Goeri chutait dans un abîme infini ou montait dans les cieux, il était bien difficile de savoir ce qui était en train de se produire.
L’ensemble de l’édifice se mit à trembler.
Sur les murs, des signes lumineux étaient apparus sur toutes les façades, il eut la fâcheuse intuition qu’un compte à rebours venait de se déclencher. Une litanie funeste qui scellerait la découverte et la disparition de ce temple maudit, comprit Épiphyte à qui il ne restait qu’une seule chose à faire.
Sortir au plus vite avant que les vibrations ne finissent par ébranler la structure de la colline rongée comme une poutre par les verres.
Son regard eut du mal à se détacher du ciel nocturne où venait de plonger son ami.
Ce même ciel étoilé qui avait entendu leur rire des années en arrière, quand adolescents ils échafaudaient des théories pour traverser les siècles sans difficulté.
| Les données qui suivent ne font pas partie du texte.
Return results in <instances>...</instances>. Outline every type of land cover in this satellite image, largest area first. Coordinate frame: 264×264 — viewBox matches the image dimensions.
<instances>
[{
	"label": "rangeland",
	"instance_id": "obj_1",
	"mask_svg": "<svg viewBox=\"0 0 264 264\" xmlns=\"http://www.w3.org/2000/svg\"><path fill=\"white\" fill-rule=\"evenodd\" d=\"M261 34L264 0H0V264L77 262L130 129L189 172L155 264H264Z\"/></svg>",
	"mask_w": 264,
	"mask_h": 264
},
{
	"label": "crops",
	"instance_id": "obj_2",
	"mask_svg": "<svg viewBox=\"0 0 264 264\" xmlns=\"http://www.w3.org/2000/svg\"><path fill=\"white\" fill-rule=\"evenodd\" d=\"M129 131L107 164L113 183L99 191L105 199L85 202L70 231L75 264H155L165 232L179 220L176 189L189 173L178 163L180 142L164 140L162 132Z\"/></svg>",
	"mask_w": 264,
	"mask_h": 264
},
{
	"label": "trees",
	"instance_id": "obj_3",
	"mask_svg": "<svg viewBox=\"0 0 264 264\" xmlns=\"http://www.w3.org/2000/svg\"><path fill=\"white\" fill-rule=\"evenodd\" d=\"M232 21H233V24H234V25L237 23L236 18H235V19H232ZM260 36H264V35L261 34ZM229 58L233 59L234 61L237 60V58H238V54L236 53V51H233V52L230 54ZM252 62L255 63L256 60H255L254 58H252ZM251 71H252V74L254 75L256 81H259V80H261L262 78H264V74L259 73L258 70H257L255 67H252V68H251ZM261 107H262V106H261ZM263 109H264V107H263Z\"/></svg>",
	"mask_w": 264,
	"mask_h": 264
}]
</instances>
Le chevalier quitta avec une boule d’angoisse la galerie productrice de cercles bleus, pour s’engouffrer dans celle de la mine.
La en effet, il put constater que tout partait en miette, était-ce la chute de Goeri ou avaient-ils eux-mêmes déclenchait ces vibrations qui s’intensifiaient. Il l’ignorait, mais repensa aux ondes colorées qui s’animaient à leur contact. Halo azuré qui était bien en train d’éveiller quelque chose de conséquent dans le cœur de la montagne. Connexions mystérieuses avec une entité dont les forces dépassaient son imagination.
D’une main, il tenait fermement la corde, qui lui indiquait le chemin le plus court vers la sortie pour s’extraire de ce cauchemar qui avait emporté son ami. Il évita plusieurs fois des blocs énormes, reçus un mauvais coup sur la tête, mais réussi à se dégager du boyau couvert de terre, avant que tout ne termine de s’écrouler derrière lui.
Le cœur lourd de l’avoir abandonné au fond de la cavité, il tomba à genoux une fois dehors, s’appuya sur ses jambes pour cracher la poussière qui l’étouffait.
L’image de ce dernier qui plongeait sur le dos dans un vide infini, une main tendue vers lui, comme s’il regrettait son geste insensé, restera à jamais imprimée dans la mémoire du chevalier. Il y a des secrets qu’il ne fallait pas chercher à comprendre, découvrit-il amer, en réalisant qu’il ne le reverrait plus jamais.
Quand il se tourna face à la colline, il lui parut qu’elle avait réduit de taille comme si une partie en son centre avait disparu. Il prit conscience d’un coup qu’elle était devenue une tombe, avec la sensation d’avoir lui-même échappé à la mort.
Il se recueillit un instant à l’entrée pour lui dire un dernier au revoir. Avant de quitter les lieux pour rejoindre le village, récupérer sa jument et s’en aller le plus loin possible de cet endroit qui lui rappellerait pour toujours la fin d’une longue amitié.
Le soleil s’était levé, mais il se trouvait seul à présent pour en profiter.